DUBLIN, OHIO — Premium menu items, including a fresh mozzarella chicken salad and a strawberry mango chicken salad, contributed to higher sales at established Wendy’s restaurants in the recent quarter.
The Wendy’s Co. recorded a net loss of $1,845,000 in the second quarter ended July 2, which compared with net income of $26,480,000 in the year-ago period.
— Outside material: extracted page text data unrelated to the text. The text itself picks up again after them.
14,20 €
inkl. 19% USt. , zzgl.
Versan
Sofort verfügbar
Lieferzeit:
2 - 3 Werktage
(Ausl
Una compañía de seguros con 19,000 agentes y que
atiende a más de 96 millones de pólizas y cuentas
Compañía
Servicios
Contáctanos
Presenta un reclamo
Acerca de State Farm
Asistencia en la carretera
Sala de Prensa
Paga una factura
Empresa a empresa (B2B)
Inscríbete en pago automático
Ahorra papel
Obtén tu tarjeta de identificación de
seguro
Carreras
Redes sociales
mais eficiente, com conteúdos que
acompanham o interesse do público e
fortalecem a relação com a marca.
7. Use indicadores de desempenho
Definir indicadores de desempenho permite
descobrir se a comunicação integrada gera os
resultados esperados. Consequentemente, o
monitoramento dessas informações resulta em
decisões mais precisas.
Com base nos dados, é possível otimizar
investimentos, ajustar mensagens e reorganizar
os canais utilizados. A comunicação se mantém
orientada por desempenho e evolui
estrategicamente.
Revenues totaled $320,342,000, down from $382,718,000. The decline was driven by the ownership of 251 fewer company-operated restaurants at the end of the quarter compared to the beginning of the prior-year quarter.
Meanwhile, North America same-restaurant sales increased 3.2% in the quarter and 3.6% on a two-year basis.
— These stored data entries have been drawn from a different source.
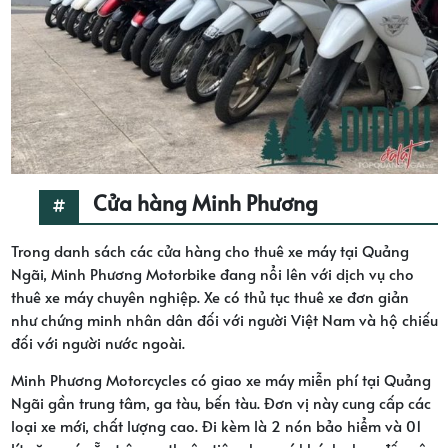
Cửa hàng Minh Phương
Trong danh sách các cửa hàng cho thuê xe máy tại Quảng
Ngãi, Minh Phương Motorbike đang nổi lên với dịch vụ cho
thuê xe máy chuyên nghiệp. Xe có thủ tục thuê xe đơn giản
như chứng minh nhân dân đối với người Việt Nam và hộ chiếu
đối với người nước ngoài.
Minh Phương Motorcycles có giao xe máy miễn phí tại Quảng
Ngãi gần trung tâm, ga tàu, bến tàu. Đơn vị này cung cấp các
loại xe mới, chất lượng cao. Đi kèm là 2 nón bảo hiểm và 01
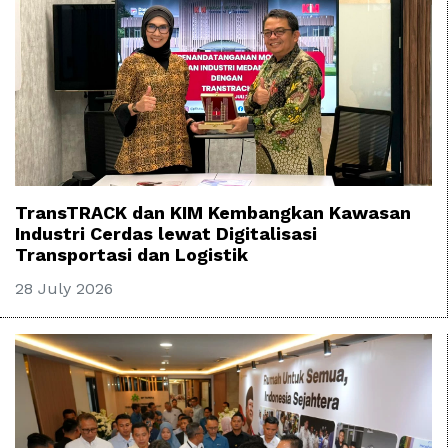
TransTRACK dan KIM Kembangkan Kawasan
Industri Cerdas lewat Digitalisasi
Transportasi dan Logistik
28 July 2026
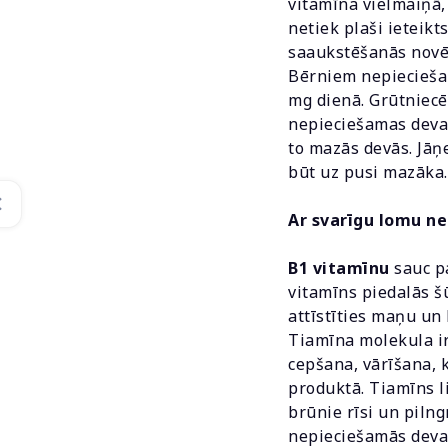
vitamīna vielmaiņā,
netiek plaši ieteikt
saaukstēšanās novēr
Bērniem nepieciešam
mg dienā. Grūtniecē
nepieciešamas devas
to mazās devās. Jāņ
būt uz pusi mazāka.
Ar svarīgu lomu n
B1 vitamīnu
sauc pa
vitamīns piedalās š
attīstīties maņu un 
Tiamīna molekula ir
cepšana, vārīšana, 
produktā. Tiamīns l
brūnie rīsi un piln
nepieciešamās devas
|Todd Penegor, president and c.e.o. of Wendy's|
“The work that we've been doing around our fresh messaging on fresh, never-frozen North American beef has clearly helped us continue to grow our premium hamburger business,” said Todd Allan Penegor, president and chief executive officer, during an Aug. 9 earnings call with investment analysts. “The work that we did to invest in smaller live weight chickens to have a more tender and juicy chicken breast on our sandwiches has helped us drive our premium chicken business. And then the messaging that we had, especially in the second quarter, around salads as we brought news out there with the Fresh Mozzarella Salad, followed it up with the Strawberry Mango Chicken Salad, all core premium items that we continue to drive nice growth on.”
Other initiatives under way at Wendy’s include digital technology, such as mobile and kiosk ordering, and restaurant reimaging. More than a third of the company’s restaurants have been “image activated,” with plans to complete 42% of the system by the end of the year, Mr. Penegor said.
“Image activation provided a tailwind of 70 basis points to our North America same-restaurant sales in the quarter, and we continue to expect I.A. to provide a tailwind of 80 basis points for the full year,” he said.
Based on year-to-date performance, the company has increased its full-year guidance for adjusted EBITDA. Management now expects adjusted EBITDA of approximately $404 million to $410 million, an increase of approximately 3% to 5% over the prior year, and continues to expect same-restaurant sales growth of approximately 2% to 3% for the year.
By 2020, the company expects to have more than 7,500 restaurants globally, with at least 70% of the system image activated, and more than $12 billion in global systemwide sales in constant currency, excluding Venezuela.“A balanced marketing approach contributing to consistent same-restaurant sales growth, new restaurant development and the reimaging of existing restaurants are all key factors that will enable us to achieve our 2020 target of $12 billion in systemwide sales,” Mr. Penegor said.